Assim, a diligência de um funcionário que acompanha as reuniões oficiais é supérfluo para quem é honesto (ainda que necessário para salvaguardar as aparências) e inútil para quem é bandido, pois informações sigilosas e tráfico de influência podem ser arranjados fora de reuniões formais.

A única solução para o problema da influência política na Caixa é sua privatização. Essa coisa de “governança das estatais” é conversa de quem quer manter tudo como está.

Caridade com o chapéu alheio

Vou tentar explicar a pedalada em gestação para capitalizar a Caixa com recursos do FGTS.

Em resumo: a Caixa tem uma dívida para com o FGTS. A proposta, depois de alguns malabarismos, é transformar esta dívida em capital. Ou seja, o FGTS viraria sócio (em certo nível) da Caixa.

Para entender o tamanho da encrenca, e porque essa operação é mais um degrau no poço sem fundo em que estamos descendo, é preciso se perguntar: por que a Caixa precisa dessa capitalização?

Vou aqui desconsiderar roubalheiras e ineficiências administrativas. Minha avaliação é de que o principal motivo pelo qual a Caixa precisa dessa capitalização monstro (R$ 15 bilhões) é porque faz empréstimos a taxas de juros que não remuneram o risco.

A Caixa é a principal operadora de recursos do FGTS. Ou seja, usa o funding do FGTS para fazer empréstimos imobiliários, a uma certa taxa teto. É a principal operadora porque esta taxa teto, na maior parte do tempo, não remunera o risco da operação. Mas como se trata de uma “política social”, a Caixa está aí para isso mesmo: para perder dinheiro em troca de “benefícios sociais”.

Como se trata de “welfare state”, os recursos para que a Caixa pudesse operacionalizar essa “política social” deveriam vir do Orçamento Público, devidamente aprovado no Congresso.
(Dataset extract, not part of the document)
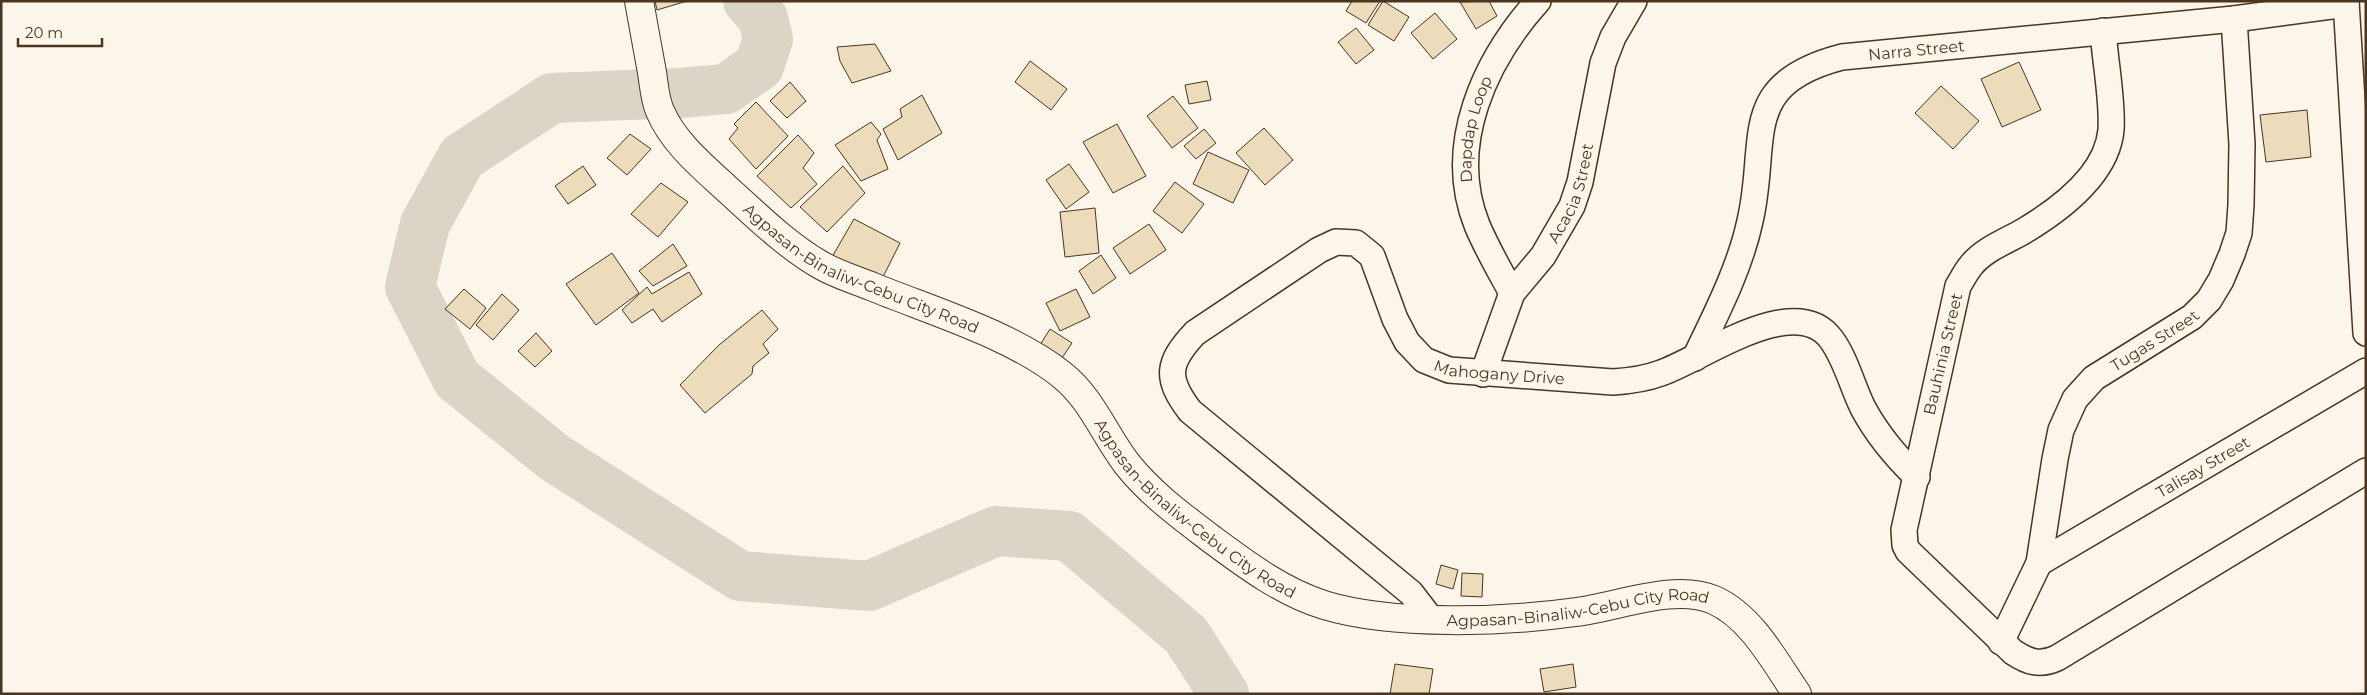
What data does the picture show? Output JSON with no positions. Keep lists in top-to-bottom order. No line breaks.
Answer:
{"streets":{"main road":["Agpasan-Binaliw-Cebu City Road"],"street":["Narra Street","Dapdap Loop","Acacia Street","Tugas Street","Bauhinia Street","Mahogany Drive","Talisay Street"]},"crossings":[["Narra Street","Tugas Street"],["Narra Street","Bauhinia Street"],["Narra Street","Mahogany Drive"],["Dapdap Loop","Acacia Street"],["Acacia Street","Mahogany Drive"],["Agpasan-Binaliw-Cebu City Road","Mahogany Drive"],["Tugas Street","Bauhinia Street"],["Tugas Street","Talisay Street"],["Bauhinia Street","Mahogany Drive"]],"scale_bar":"20 m"}
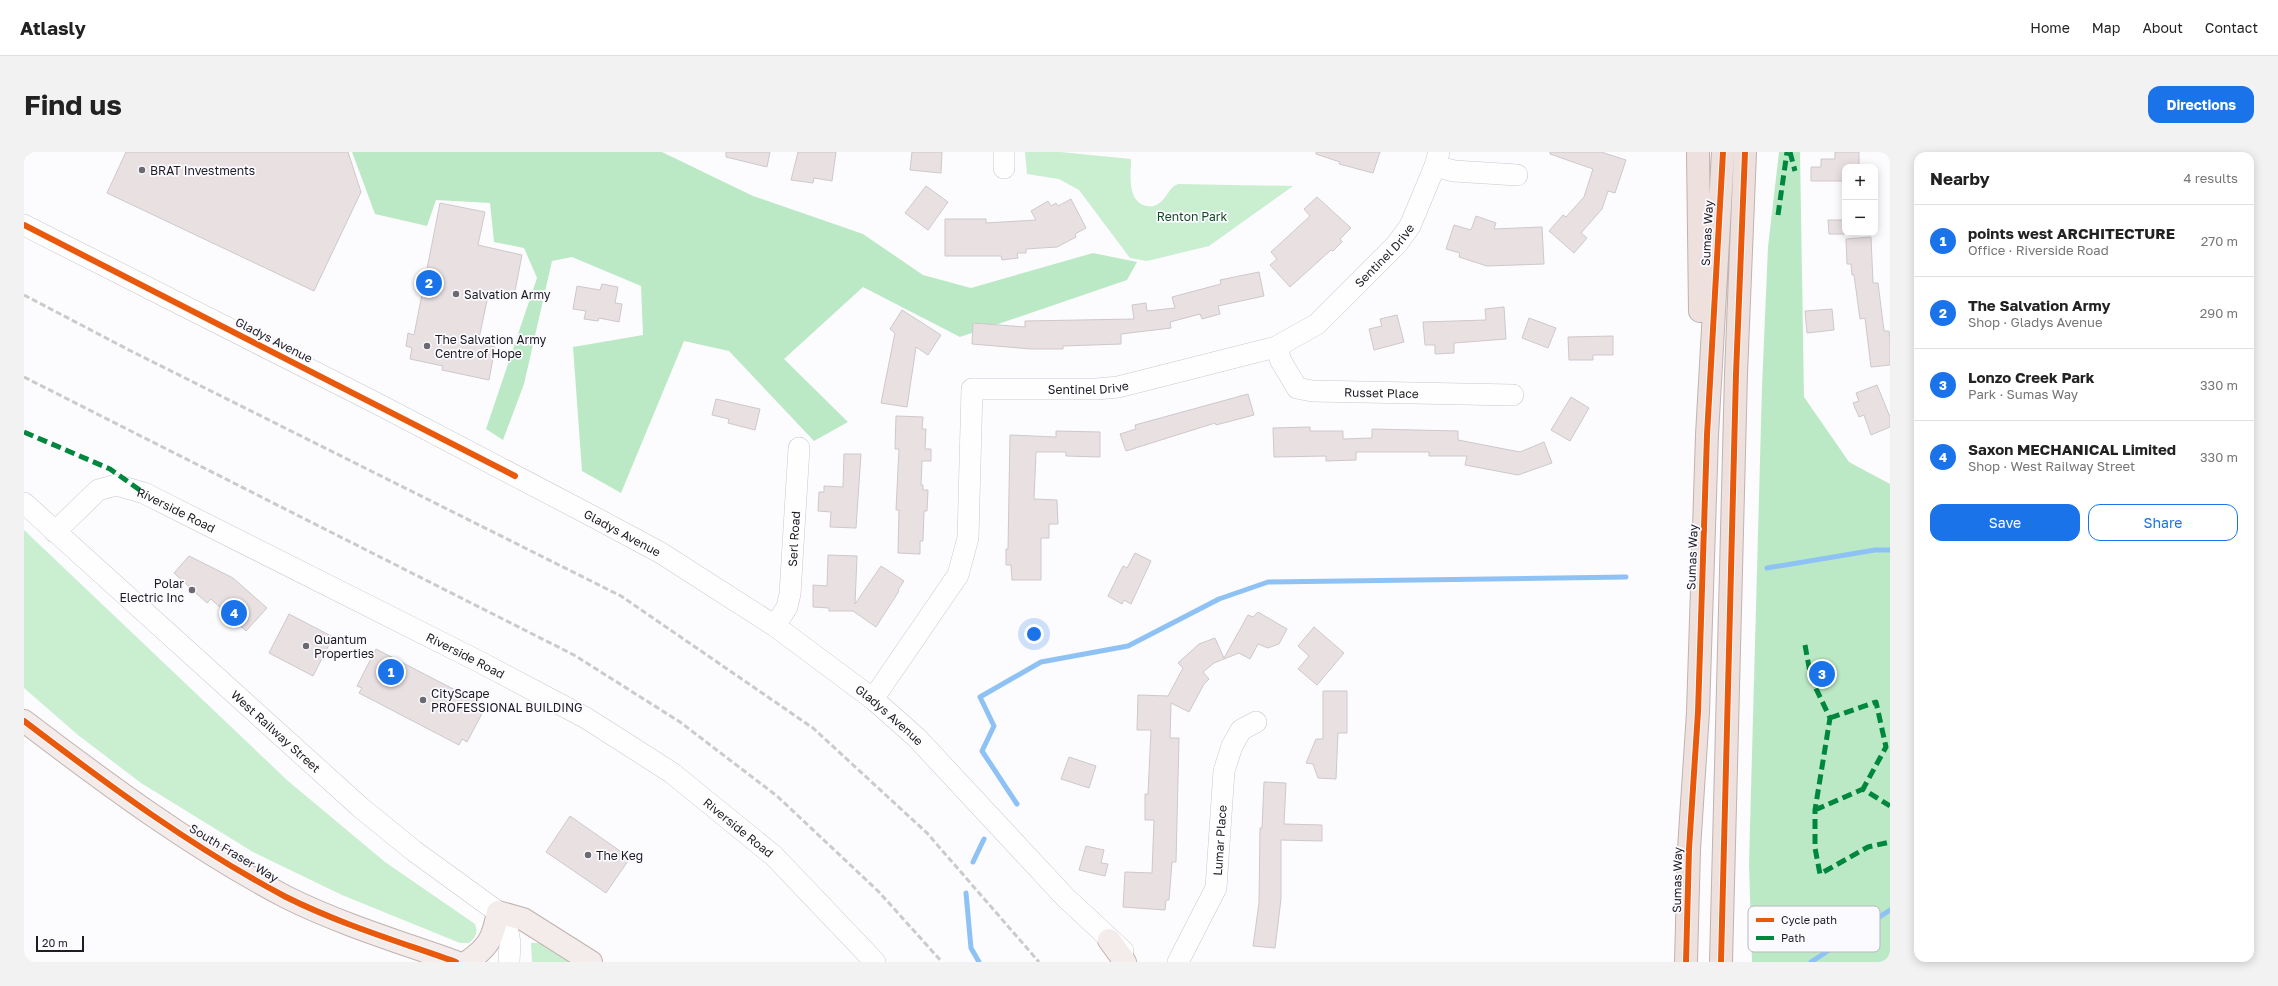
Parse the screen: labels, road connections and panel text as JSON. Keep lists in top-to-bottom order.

O destino para essas verbas, assim, competiria com as outras inúmeras necessidades da sociedade.

Ocorre que o dinheiro do Orçamento acabou. Ao invés de discutir isso, procura-se subterfúgios e pedaladas para continuar a fazer “política social” sem dinheiro. No caso, com o dinheiro da poupança dos trabalhadores, o FGTS.

O Conselho Curador do FGTS, que, em tese, representa os donos desse dinheiro, deverá decidir se o Fundo aceita tornar-se sócio da Caixa. Imagino a resposta que daria cada trabalhador que tem no FGTS uma poupança para tempos difíceis.

Repartição pública

Mensagem recebida hoje da Caixa, informando que o cadastramento do meu celular para receber informações sobre o meu FGTS foi realizado com sucesso.

Detalhe: fiz esse cadastramento no site deles há um mês.

Até um simples cadastramento de celular é uma epopeia na Caixa, a repartição pública que diz ser um banco.

Quem cuida melhor do dinheiro do acionista?

Caixas eletrônicos no aeroporto de Congonhas.

Itaú não tem um próprio.

Bradesco não tem um próprio.

HSBC não tem um próprio.

Santander não tem um próprio.

Todos eles compartilham os vários caixas da rede 24 horas.

Em compensação, o Banco de Brasil tem um exclusivo, e a Caixa tem não um, mas DOIS caixas exclusivos.

Conclua aí quem cuida melhor do dinheiro do acionista.